Thursday, January 11, 2018

Is it Steam Engine Time Yet?


In re-reading Alfred Crosby’s Children of the Sun (2006), I was struck by the Rube-Goldberg-like complexity of the first practical steam engine. Thomas Newcomen’s machine, which first went into operation in 1712*, used coal - the remains of Mesozoic plants - to heat water within a large boiler, the steam from which then discharged into a large, cylindrical brass chamber. The steam filled the cylinder with vapor pressure and raised a piston connected to a rocker beam. Then the mechanism cooled the cylinder with a spray of cold water, condensing the steam and creating a vacuum. Atmospheric pressure, whose power Europeans had only discovered a few decades earlier, then pushed the piston back down into the evacuated cylinder and delivered the power stroke to the rocker beam. The cycle then began anew with the refilling and condensation of the engine chamber.
 

Newcomen’s engine (the “Common Engine”) was clumsy and crude by the standards of later inventors, but revolutionary enough in its day: it generated five horsepower in a confined space, using fuel far cheaper than the fodder and upkeep for five living horses.

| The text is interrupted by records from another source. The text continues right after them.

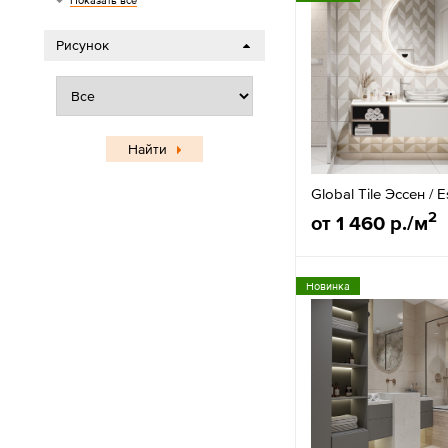
Показать все
Рисунок
Найти
Global Tile Эссен / 
2
от 1 460 р./м
Новинка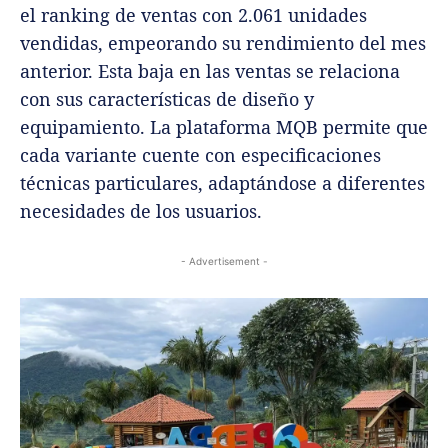
el ranking de ventas con 2.061 unidades
vendidas, empeorando su rendimiento del mes
anterior. Esta baja en las ventas se relaciona
con sus características de diseño y
equipamiento. La plataforma MQB permite que
cada variante cuente con especificaciones
técnicas particulares, adaptándose a diferentes
necesidades de los usuarios.
- Advertisement -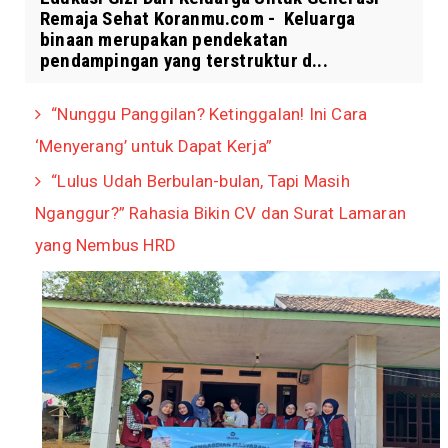
Remaja Sehat Koranmu.com - Keluarga
binaan merupakan pendekatan
pendampingan yang terstruktur d...
“Nunggu Panggilan? Ketinggalan! Ini Cara
‘Menyerang’ untuk Dapat Kerja”
“Lulus Udah Berbulan-bulan, Tapi Masih
Nganggur?” Rahasia Bikin CV dan Surat Lamaran
yang Nembus HRD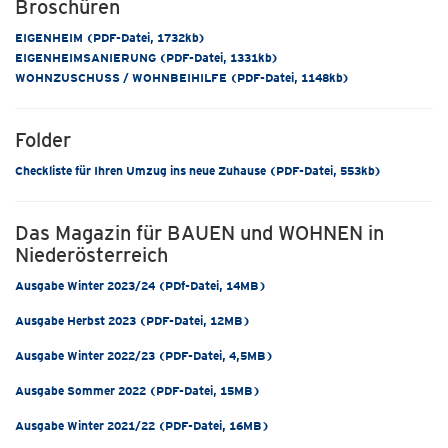
Broschüren
EIGENHEIM (PDF-Datei, 1732kb)
EIGENHEIMSANIERUNG (PDF-Datei, 1331kb)
WOHNZUSCHUSS / WOHNBEIHILFE (PDF-Datei, 1148kb)
Folder
Checkliste für Ihren Umzug ins neue Zuhause (PDF-Datei, 553kb)
Das Magazin für BAUEN und WOHNEN in
Niederösterreich
Ausgabe Winter 2023/24 (PDf-Datei, 14MB)
Ausgabe Herbst 2023 (PDF-Datei, 12MB)
Ausgabe Winter 2022/23 (PDF-Datei, 4,5MB)
Ausgabe Sommer 2022 (PDF-Datei, 15MB)
Ausgabe Winter 2021/22 (PDF-Datei, 16MB)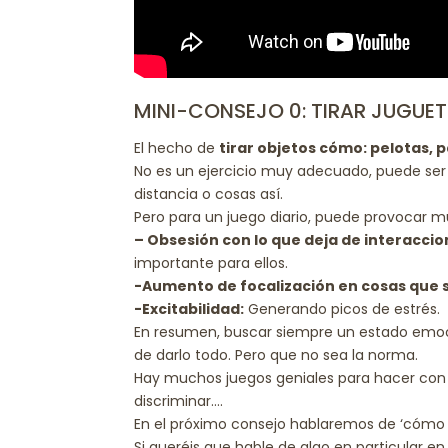
MINI-CONSEJO 0: TIRAR JUGUET
El hecho de
tirar objetos cómo: pelotas, p
No es un ejercicio muy adecuado, puede ser u
distancia o cosas así.
Pero para un juego diario, puede provocar 
– Obsesión con lo que deja de interaccio
importante para ellos.
-Aumento de focalización en cosas que 
-Excitabilidad:
Generando picos de estrés.
En resumen, buscar siempre un estado emoc
de darlo todo. Pero que no sea la norma.
Hay muchos juegos geniales para hacer con 
discriminar….
En el próximo consejo hablaremos de ‘cómo ju
Si queréis que hable de algo en particular e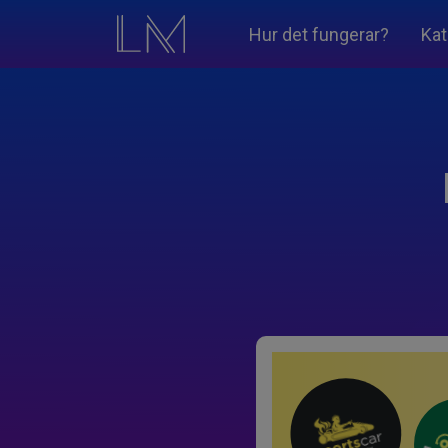
Hur det fungerar?
Kat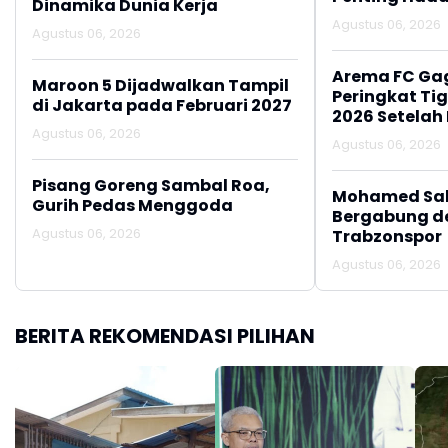
Dinamika Dunia Kerja
Agustus 06, 2026
Agustus 06, 2026
Arema FC Ga
Maroon 5 Dijadwalkan Tampil
Peringkat Tig
di Jakarta pada Februari 2027
2026 Setelah 
Agustus 06, 2026
Persija Jakar
Agustus 06, 2026
Pisang Goreng Sambal Roa,
Mohamed Sal
Gurih Pedas Menggoda
Bergabung d
Agustus 06, 2026
Trabzonspor
Agustus 06, 2026
BERITA REKOMENDASI PILIHAN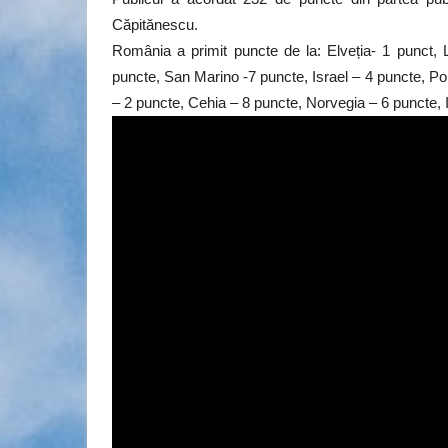
Căpitănescu.
România a primit puncte de la: Elveția- 1 punct,
puncte, San Marino -7 puncte, Israel – 4 puncte, Po
– 2 puncte, Cehia – 8 puncte, Norvegia – 6 puncte, I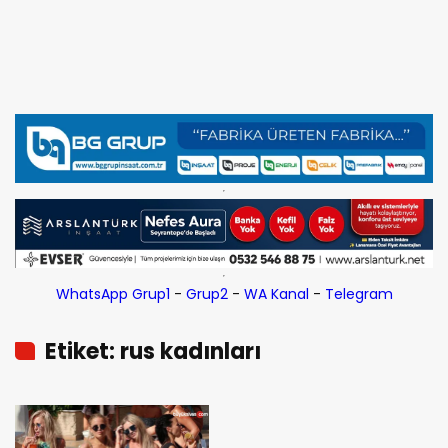
WhatsApp Grup1
-
Grup2
-
WA Kanal
-
Telegram
Etiket: rus kadınları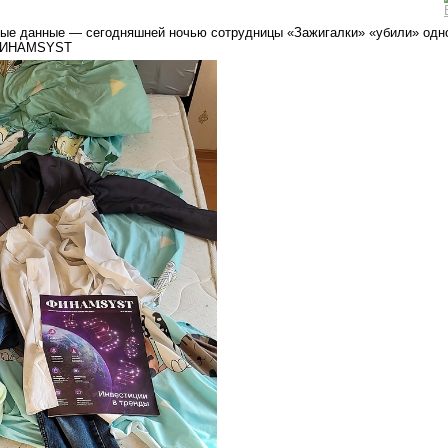
тные данные — сегодняшней ночью сотрудницы «Зажигалки» «убили» одн
 ФИНАМSYST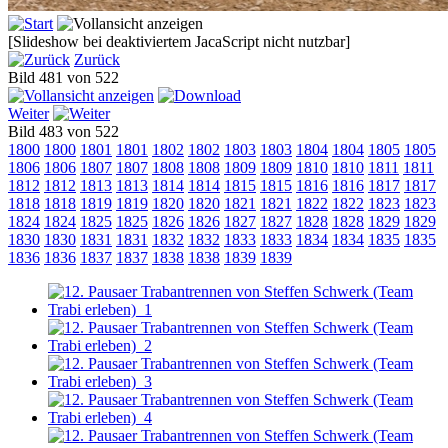
[Slideshow bei deaktiviertem JacaScript nicht nutzbar]
Zurück
Bild 481 von 522
Weiter
Bild 483 von 522
1800
1800
1801
1801
1802
1802
1803
1803
1804
1804
1805
1805
1806
1806
1807
1807
1808
1808
1809
1809
1810
1810
1811
1811
1812
1812
1813
1813
1814
1814
1815
1815
1816
1816
1817
1817
1818
1818
1819
1819
1820
1820
1821
1821
1822
1822
1823
1823
1824
1824
1825
1825
1826
1826
1827
1827
1828
1828
1829
1829
1830
1830
1831
1831
1832
1832
1833
1833
1834
1834
1835
1835
1836
1836
1837
1837
1838
1838
1839
1839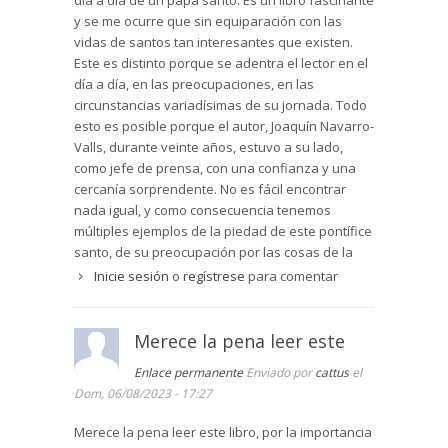
día a día de un papa santo. Es un libro fascinante
y se me ocurre que sin equiparación con las
vidas de santos tan interesantes que existen.
Este es distinto porque se adentra el lector en el
día a día, en las preocupaciones, en las
circunstancias variadísimas de su jornada. Todo
esto es posible porque el autor, Joaquín Navarro-
Valls, durante veinte años, estuvo a su lado,
como jefe de prensa, con una confianza y una
cercanía sorprendente. No es fácil encontrar
nada igual, y como consecuencia tenemos
múltiples ejemplos de la piedad de este pontífice
santo, de su preocupación por las cosas de la
Iglesia, un seguimiento de cerca en sus múltiples
Inicie sesión
o
regístrese
para comentar
viajes. En fin, algo verdaderamente difícil de
igualar, pues se dieron unas circunstancias
únicas. Lo recomiendo vivamente porque se
Merece la pena leer este
aprende mucho de la vida de un santo, seguida
Enlace permanente
Enviado por
cattus
el
en los detalles del día a día.
Dom, 06/08/2023 - 17:27
Merece la pena leer este libro, por la importancia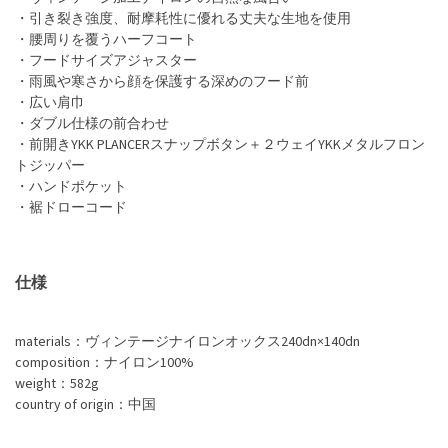
・引き裂き強度、耐摩耗性に優れる丈夫な生地を使用
・腰周りを覆うハーフコート
・フードサイズアジャスター
・雨風や寒さから顔を保護する深めのフード前
・広い肩巾
・ダブル仕様の前合わせ
・前開きYKK PLANCERスナップボタン＋２ウェイYKKメタルフロン
トジッパー
・ハンドポケット
・裾ドローコード
仕様
materials：ヴィンテージナイロンオックス240dn×140dn
composition：ナイロン100%
weight：582g
country of origin：中国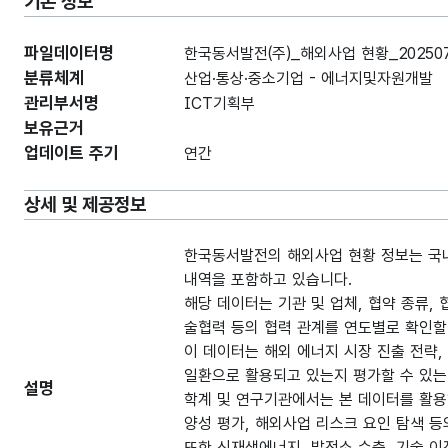
기본 정보
파일데이터명
한국동서발전(주)_해외사업 현황_202507
분류체계
산업·통상·중소기업 - 에너지및자원개발
관리부서명
ICT기획부
보유근거
업데이트 주기
연간
상세 및 제공정보
한국동서발전의 해외사업 현황 정보는 국내
내역을 포함하고 있습니다.
해당 데이터는 기관 및 업체, 협약 종류,
술협력 등의 협력 관계를 연도별로 확인할
이 데이터는 해외 에너지 시장 진출 전략,
일환으로 활용되고 있는지 평가할 수 있는
설명
학계 및 연구기관에서는 본 데이터를 활용하
양성 평가, 해외사업 리스크 요인 탐색 등
또한 신재생에너지, 발전소 수출, 기술 이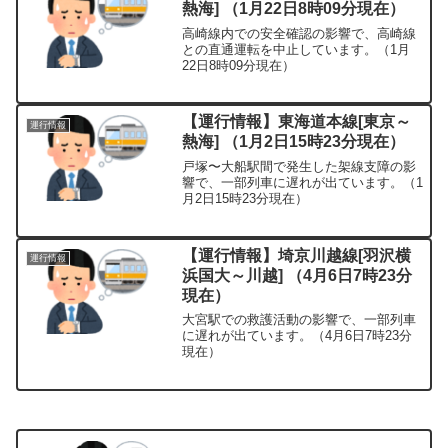
熱海] （1月22日8時09分現在）
高崎線内での安全確認の影響で、高崎線
との直通運転を中止しています。（1月
22日8時09分現在）
【運行情報】東海道本線[東京～
運行情報
熱海] （1月2日15時23分現在）
戸塚〜大船駅間で発生した架線支障の影
響で、一部列車に遅れが出ています。（1
月2日15時23分現在）
【運行情報】埼京川越線[羽沢横
運行情報
浜国大～川越] （4月6日7時23分
現在）
大宮駅での救護活動の影響で、一部列車
に遅れが出ています。（4月6日7時23分
現在）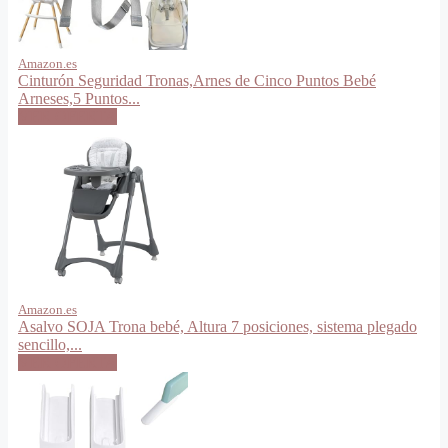
Amazon.es
Cinturón Seguridad Tronas,Arnes de Cinco Puntos Bebé
Arneses,5 Puntos...
VER OFERTA
Amazon.es
Asalvo SOJA Trona bebé, Altura 7 posiciones, sistema plegado
sencillo,...
VER OFERTA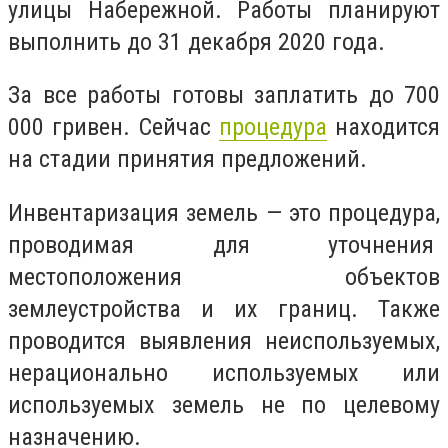
улицы Набережной. Работы планируют
выполнить до 31 декабря 2020 года.
За все работы готовы заплатить до 700
000 гривен. Сейчас
процедура
находится
на стадии принятия предложений.
Инвентаризация земель
— это процедура,
проводимая для уточнения
местоположения объектов
землеустройства и их границ. Также
проводится выявления неиспользуемых,
нерационально используемых или
используемых земель не по целевому
назначению
.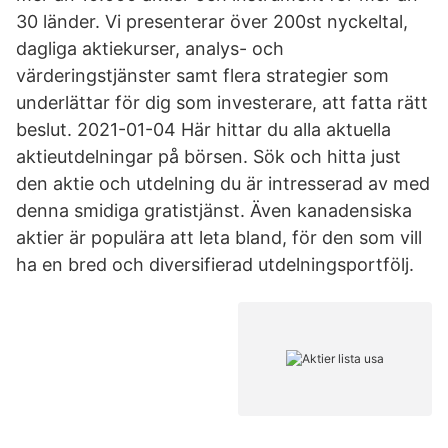
30 länder. Vi presenterar över 200st nyckeltal,
dagliga aktiekurser, analys- och
värderingstjänster samt flera strategier som
underlättar för dig som investerare, att fatta rätt
beslut. 2021-01-04 Här hittar du alla aktuella
aktieutdelningar på börsen. Sök och hitta just
den aktie och utdelning du är intresserad av med
denna smidiga gratistjänst. Även kanadensiska
aktier är populära att leta bland, för den som vill
ha en bred och diversifierad utdelningsportfölj.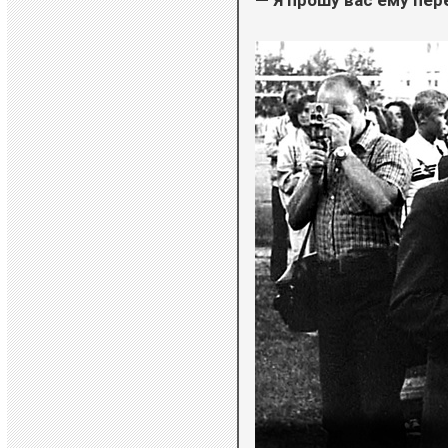
— Я прошу вас ему пере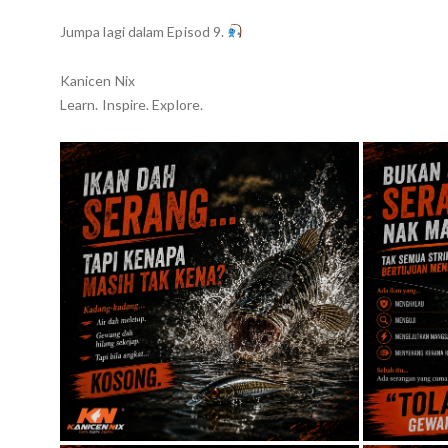
Jumpa lagi dalam Episod 9.
Kanicen Nix
Learn. Inspire. Explore.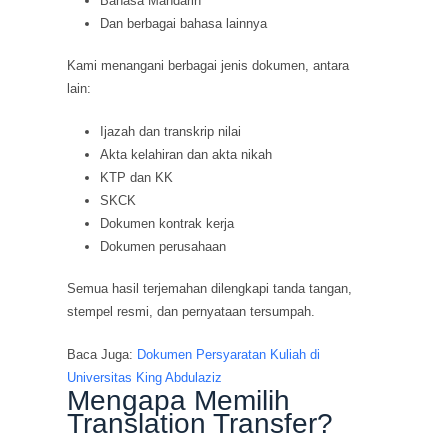
Bahasa Mandarin
Dan berbagai bahasa lainnya
Kami menangani berbagai jenis dokumen, antara
lain:
Ijazah dan transkrip nilai
Akta kelahiran dan akta nikah
KTP dan KK
SKCK
Dokumen kontrak kerja
Dokumen perusahaan
Semua hasil terjemahan dilengkapi tanda tangan,
stempel resmi, dan pernyataan tersumpah.
Baca Juga:
Dokumen Persyaratan Kuliah di
Universitas King Abdulaziz
Mengapa Memilih
Translation Transfer?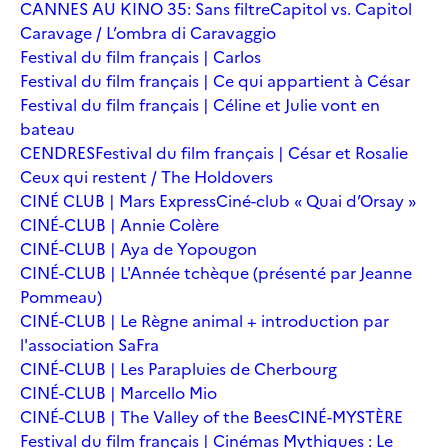
CANNES AU KINO 35: Sans filtre
Capitol vs. Capitol
Caravage / L’ombra di Caravaggio
Festival du film français | Carlos
Festival du film français | Ce qui appartient à César
Festival du film français | Céline et Julie vont en
bateau
CENDRES
Festival du film français | César et Rosalie
Ceux qui restent / The Holdovers
CINÉ CLUB | Mars Express
Ciné-club « Quai d’Orsay »
CINÉ-CLUB | Annie Colère
CINÉ-CLUB | Aya de Yopougon
CINÉ-CLUB | L'Année tchèque (présenté par Jeanne
Pommeau)
CINÉ-CLUB | Le Règne animal + introduction par
l'association SaFra
CINÉ-CLUB | Les Parapluies de Cherbourg
CINÉ-CLUB | Marcello Mio
CINÉ-CLUB | The Valley of the Bees
CINÉ-MYSTÈRE
Festival du film français | Cinémas Mythiques : Le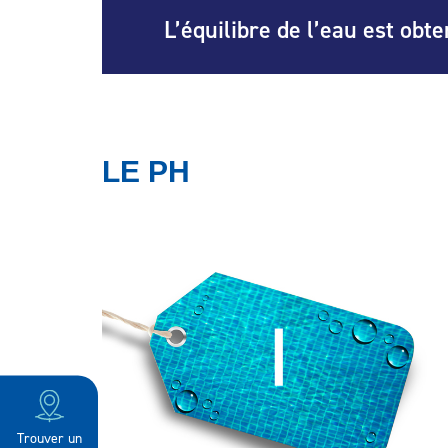
L’équilibre de l’eau est obt
LE PH
Trouver un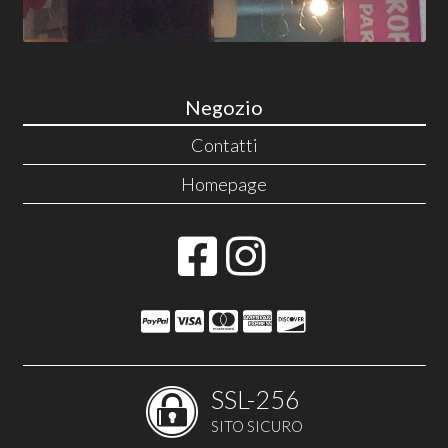
Negozio
Contatti
Homepage
SSL-256
SITO SICURO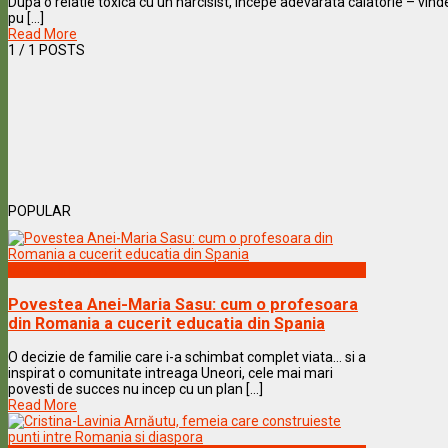
Dupa o relatie toxica cu un narcisist, incepe adevarata calatorie – vi
pu [...]
Read More
1
/ 1 POSTS
POPULAR
Vedete & Povesti
Povestea Anei-Maria Sasu: cum o profesoara
din Romania a cucerit educatia din Spania
O decizie de familie care i-a schimbat complet viata… si a
inspirat o comunitate intreaga Uneori, cele mai mari
povesti de succes nu incep cu un plan [...]
Read More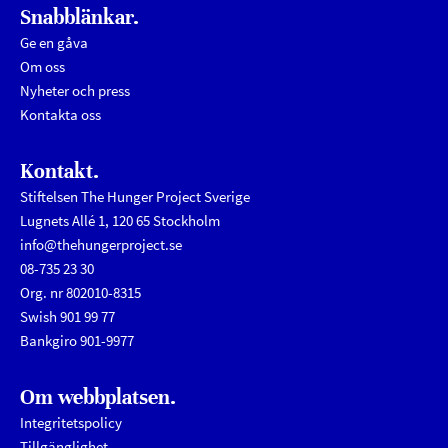
Snabblänkar.
Ge en gåva
Om oss
Nyheter och press
Kontakta oss
Kontakt.
Stiftelsen The Hunger Project Sverige
Lugnets Allé 1, 120 65 Stockholm
info@thehungerproject.se
08-735 23 30
Org. nr 802010-8315
Swish 901 99 77
Bankgiro 901-9977
Om webbplatsen.
Integritetspolicy
Tillgänglighet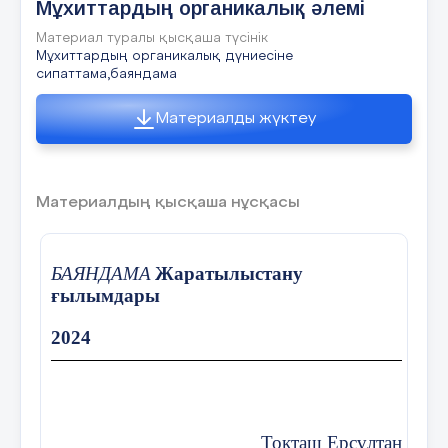
Мұхиттардың органикалық әлемі
Материал туралы қысқаша түсінік
Мұхиттардың органикалық дүниесіне
сипаттама,баяндама
Материалды жүктеу
Материалдың қысқаша нұсқасы
БАЯНДАМА
Жаратылыстану
ғылымдары
2024
Тоқташ Ерсұлтан Мар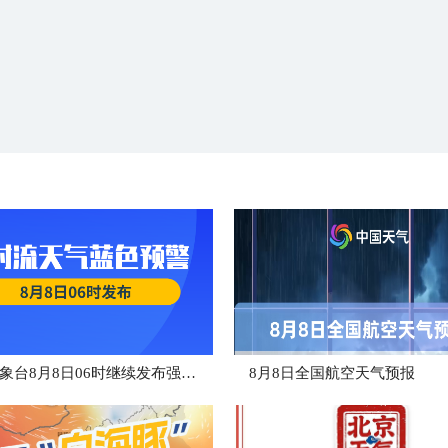
中央气象台8月8日06时继续发布强对流天气蓝色预警
8月8日全国航空天气预报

Its two-cycle rocker beam could power a pump capable of draining some of the deepest coal mines in southern England. One feature of the Newcomen engine strikes me as particularly magical: the way it combined all four of the Classical elements to do its work. From the earth came the machine's black and sulfurous** fuel, and to the earth its labor returned. The common air supplied the pressure for the engine's power stroke. Water became the eponymous steam, and cooled that steam to produce the all-important vacuum. Fire generated the steam itself and thereby drove the piston upward. The chartered firm that patented Newcomen's device in 1715 encapsulated in its name the bizarre and contradictory nature of the engineer's experiment: "The Society for Moving Water by Fire." It sounds almost like an alchemists' club. I imagine Isaac Newton, who considered astronomy and astrology of nearly equal interest, would have found its work intriguing if its members weren't so declasse.


*Hellenistic Greeks knew of steam’s power and one or two had built a simple steam engine, but these functioned only as toys. The Greeks had sufficient slaves to discourage their replacement with labor-saving devices.


** I presume it used bituminous coal.